Learning outcomes: Understand why hidden layers improve neural network performance (multiple templates). Visualize and interpret learned weight matrices. Know how in-context learning, chain of thought, and tool use improve LLM capabilities. Understand the agent loop (generate, run, observe, fix). Understand how deeper layers in a neural network activate on increasingly abstract categories. Know the deep learning hypothesis and why deep neural networks are both powerful and learnable. Implement 1-nearest neighbors for image classification. Understand the Occam’s razor argument for why neural networks might learn concise theories. Know the difference between Dijkstra, best-first search, and A*. Understand how A* applies to chess and math proofs. Understand how A* applies beyond pathfinding (chess, math proofs).

Week 12

Lec 34 (Mar 30): [Video] Dijkstra and A* Python implementation (weighted graph class, name_to_node, heapq, haversine heuristic); binary search trees (set/map ADTs, look-up in O(log n), worst case, AVL/red-black trees)

Lec 35 (Apr 1): [Video] April Fools (patch.c: functions are stored as data); tree terminology review; building a BST in Python; search_BST and insert_BST; BST for sets; BST for dictionaries (tree map: get_value_by_key, insert_map); comparison with sorted lists

Lec 36 (Apr 2): [Video] patch.c follow-up; map ADT review; "dumb" array map (live demo: str_to_int, ArrayMap); hash tables (hash functions for integers/strings/compound objects, primes); collisions; separate chaining (buckets, load factor, rehashing); probing (linear, quadratic, double hashing). Hash table slides

Reading: Shortest paths & Dijkstra notes, A* notes; A* introduction (Red Blob Games); Hash tables notes

Learning outcomes: Implement Dijkstra and A* in Python using a priority queue. Understand the weighted graph class with name_to_node dictionary. Implement A* with a heuristic function (haversine). Understand binary search trees: structure, look-up algorithm, O(log n) complexity for balanced trees, O(n) worst case. Implement the Map ADT using a BST. Understand hash tables: hash functions, collisions, separate chaining, load factor, and rehashing.

Week 13

Lec 37 (Apr 6): [Video] Hash table with separate chaining in C, live‑coded from the given linked list interface (linkedlist.h | linkedlist.c | hashtable.h | hashtable.c): ht_create (calloc for NULL buckets), ht_hash (string → index using powers of 17), ht_put/ht_get, ht_destroy (destroy each chain, then the table, then the struct); strdup; compiling with -lm; debugging the list_insert return‑value bug. Walk‑through of last year's exam (Q1–Q10) and what's fair game for runtime complexity; exam preparation strategy (do labs and projects from scratch, do a past exam on paper with a timer).

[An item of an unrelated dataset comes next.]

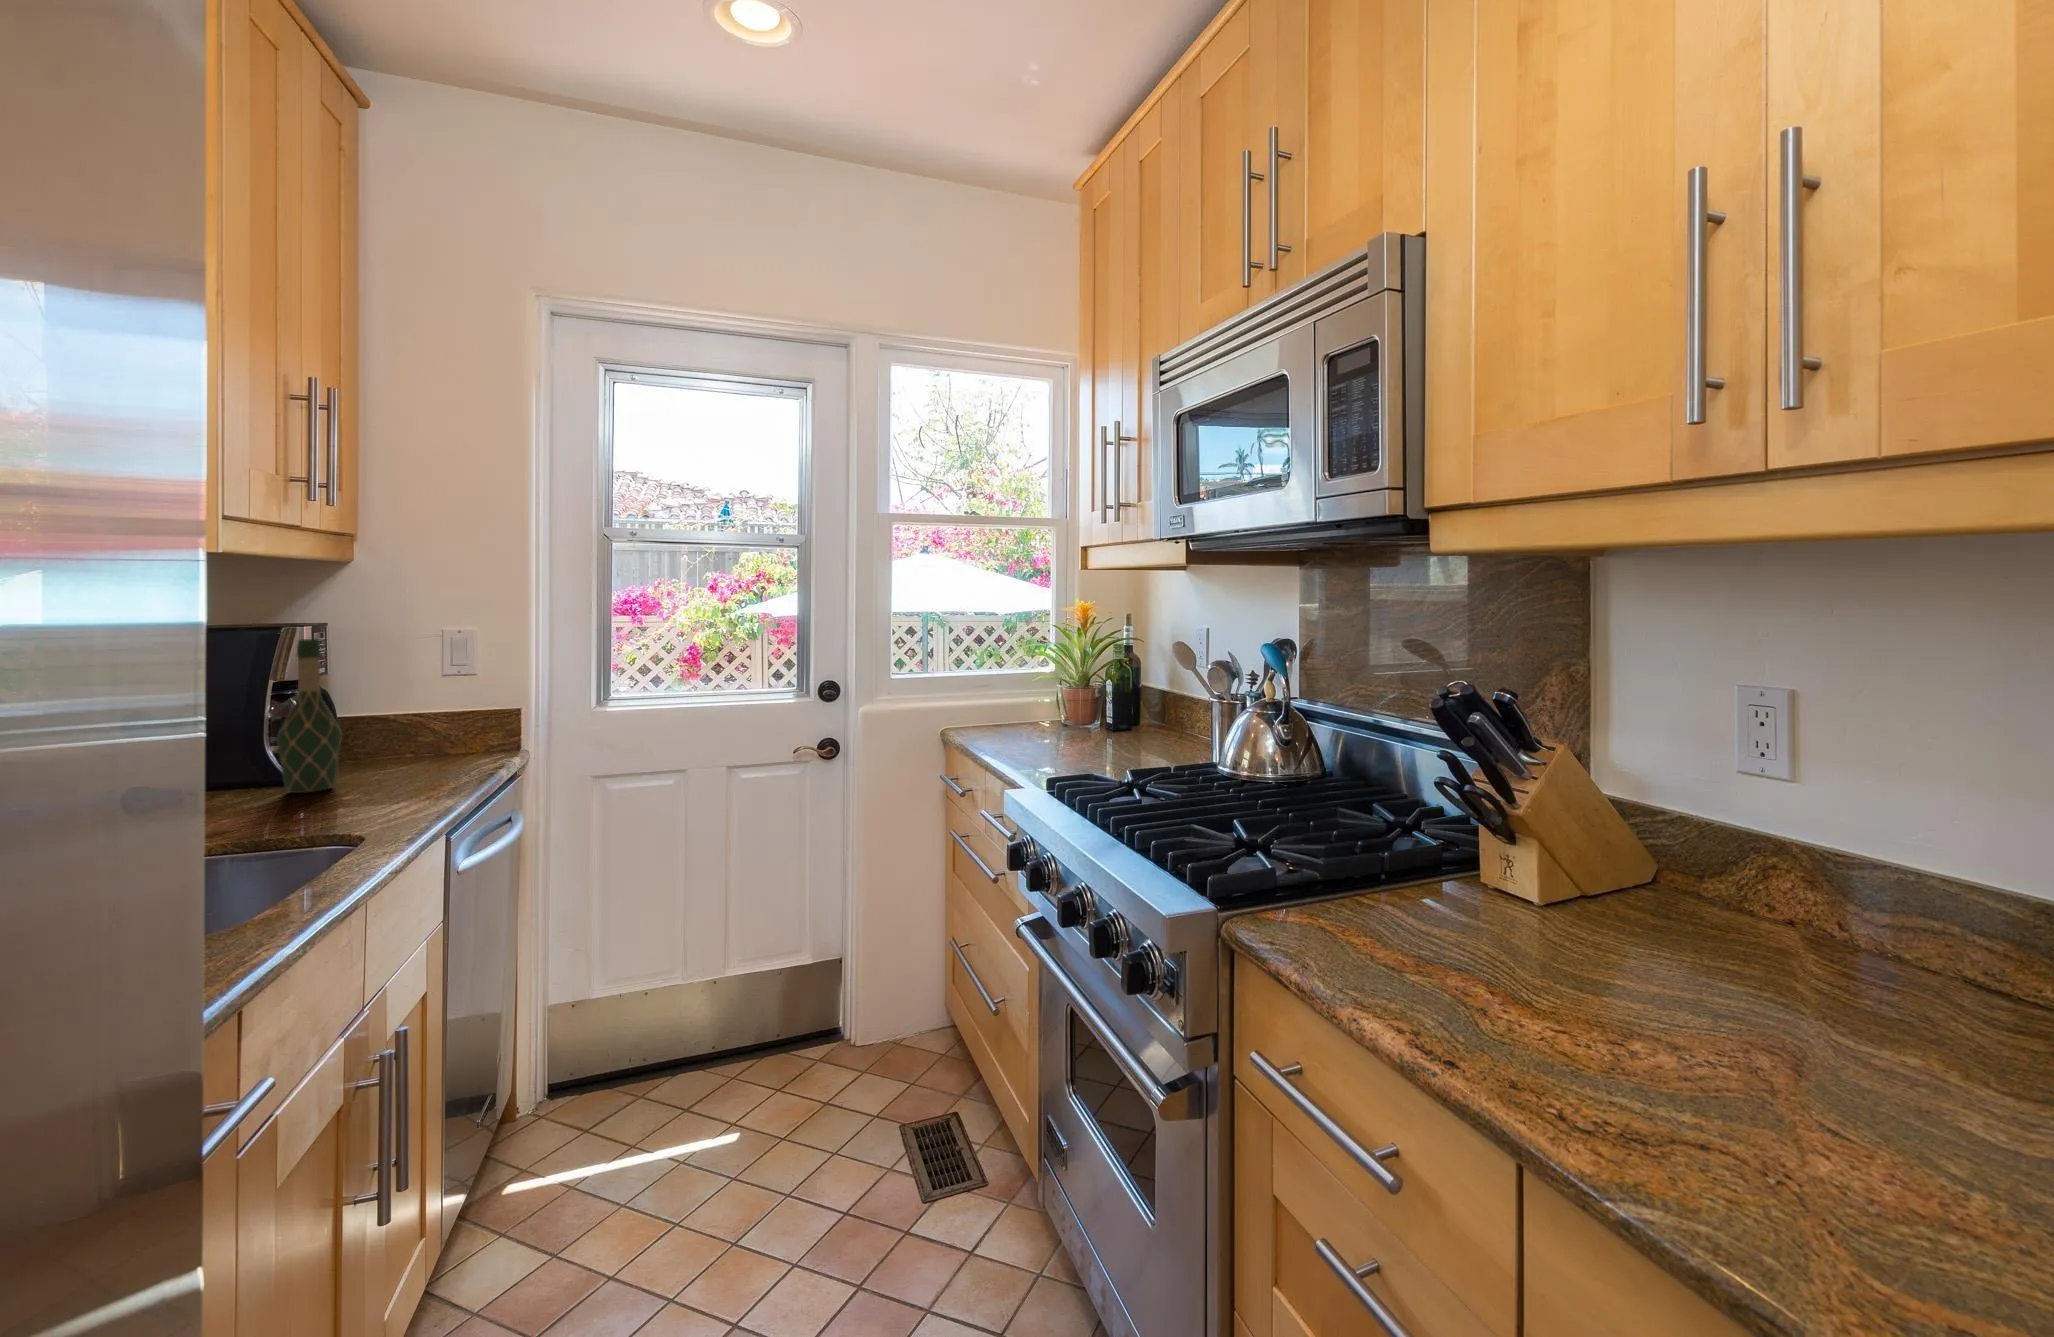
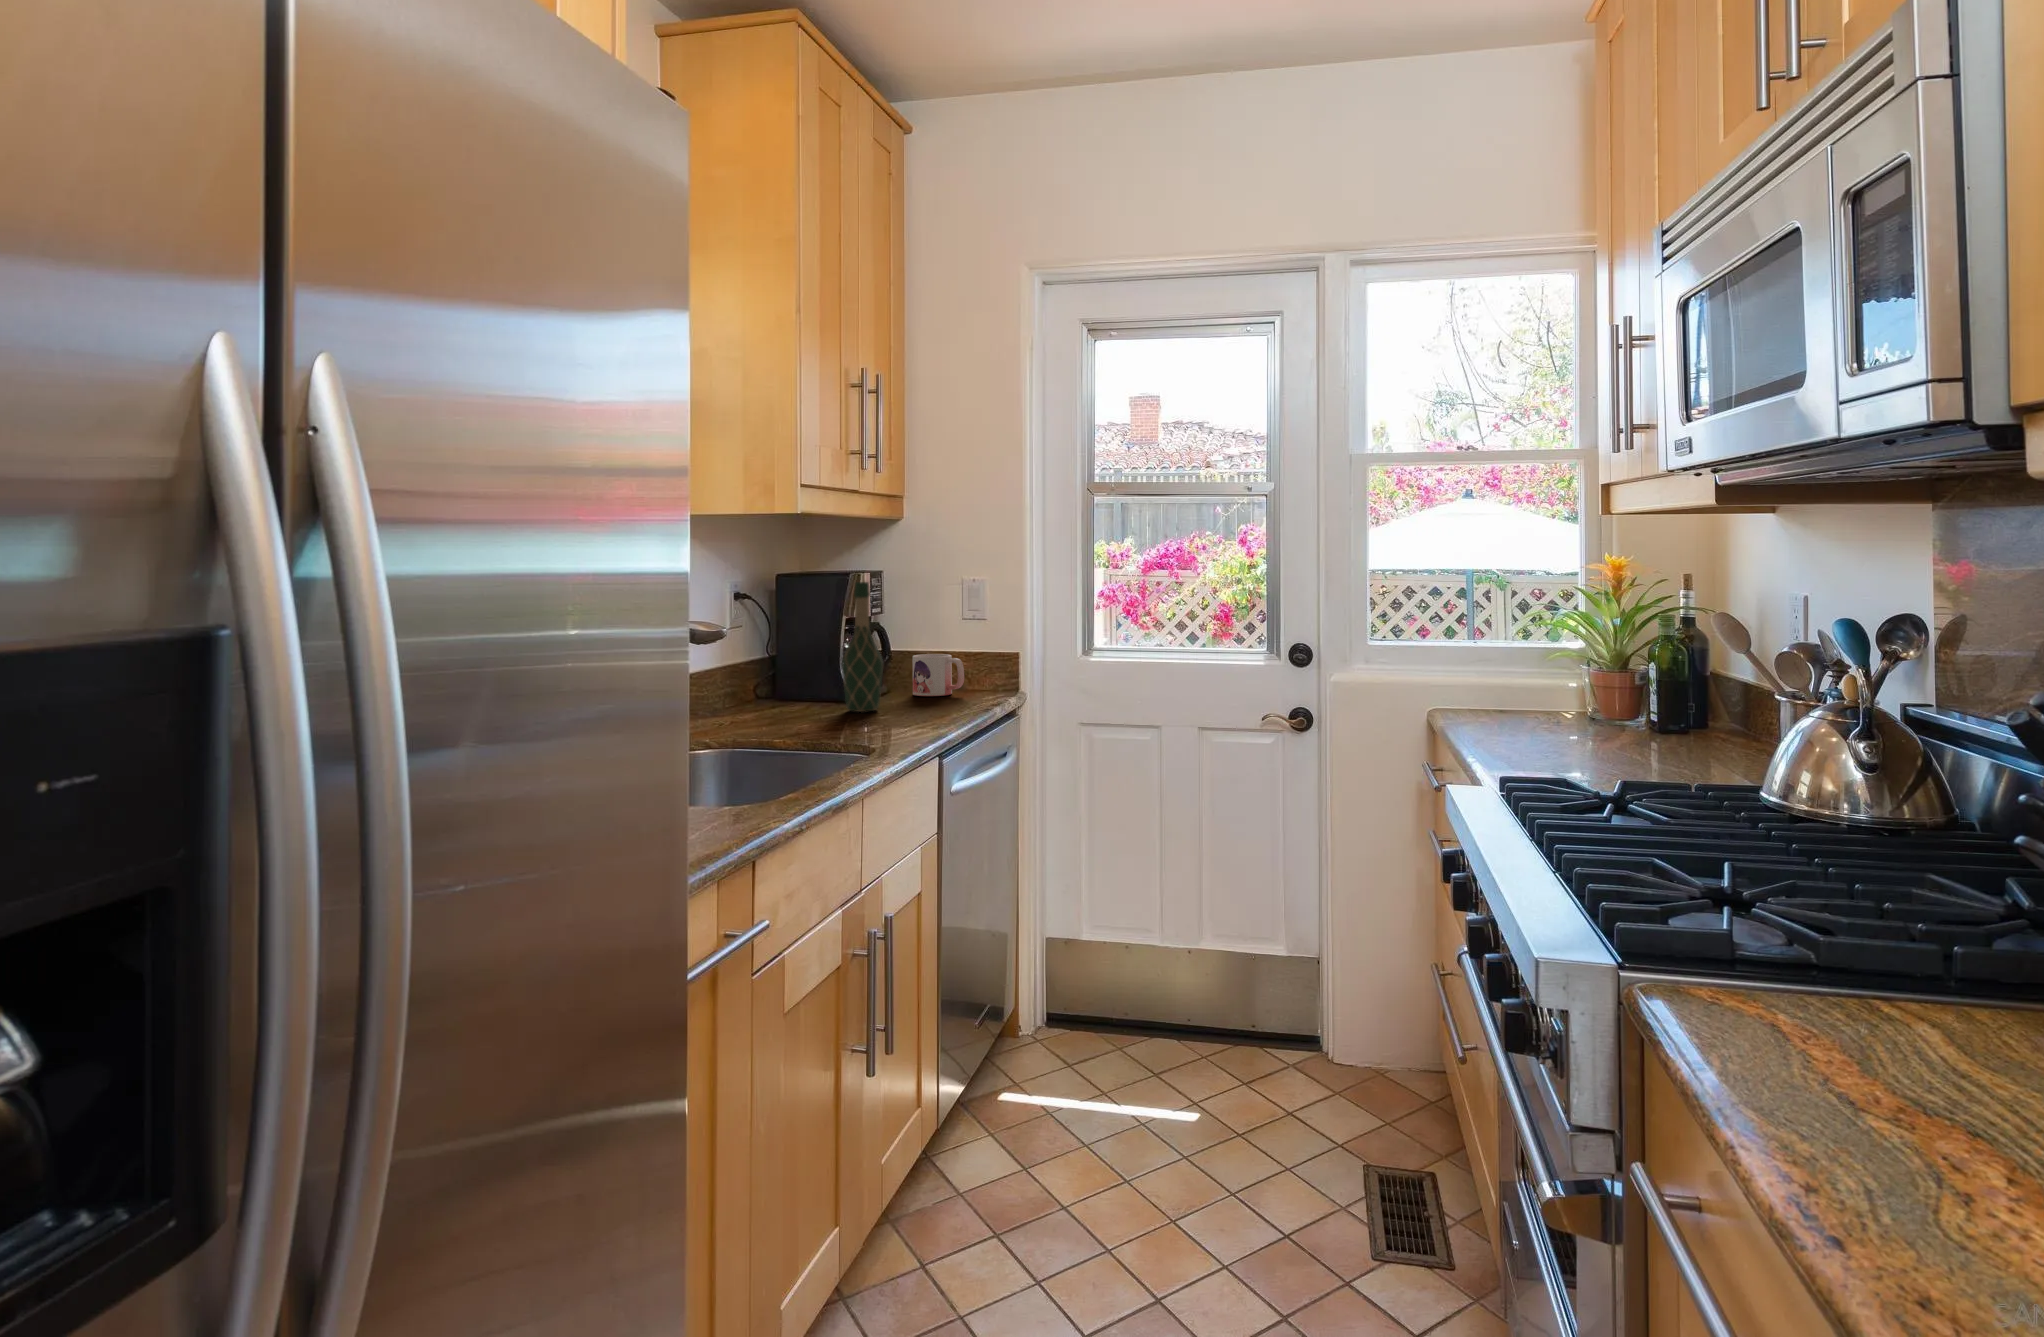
mug: none [372,713,446,763] -> present [913,654,964,696]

Learning outcomes: Implement a hash table with separate chaining in C using linked lists. Use strdup, calloc, and strcmp for string-based key-value storage. Understand how the hash table delegates to linked list operations. Reason about why list_insert must return the new head, and why ht_destroy requires calling list_destroy on each bucket rather than just freeing pointers. Know what is and isn't fair to ask about runtime complexity on the exam.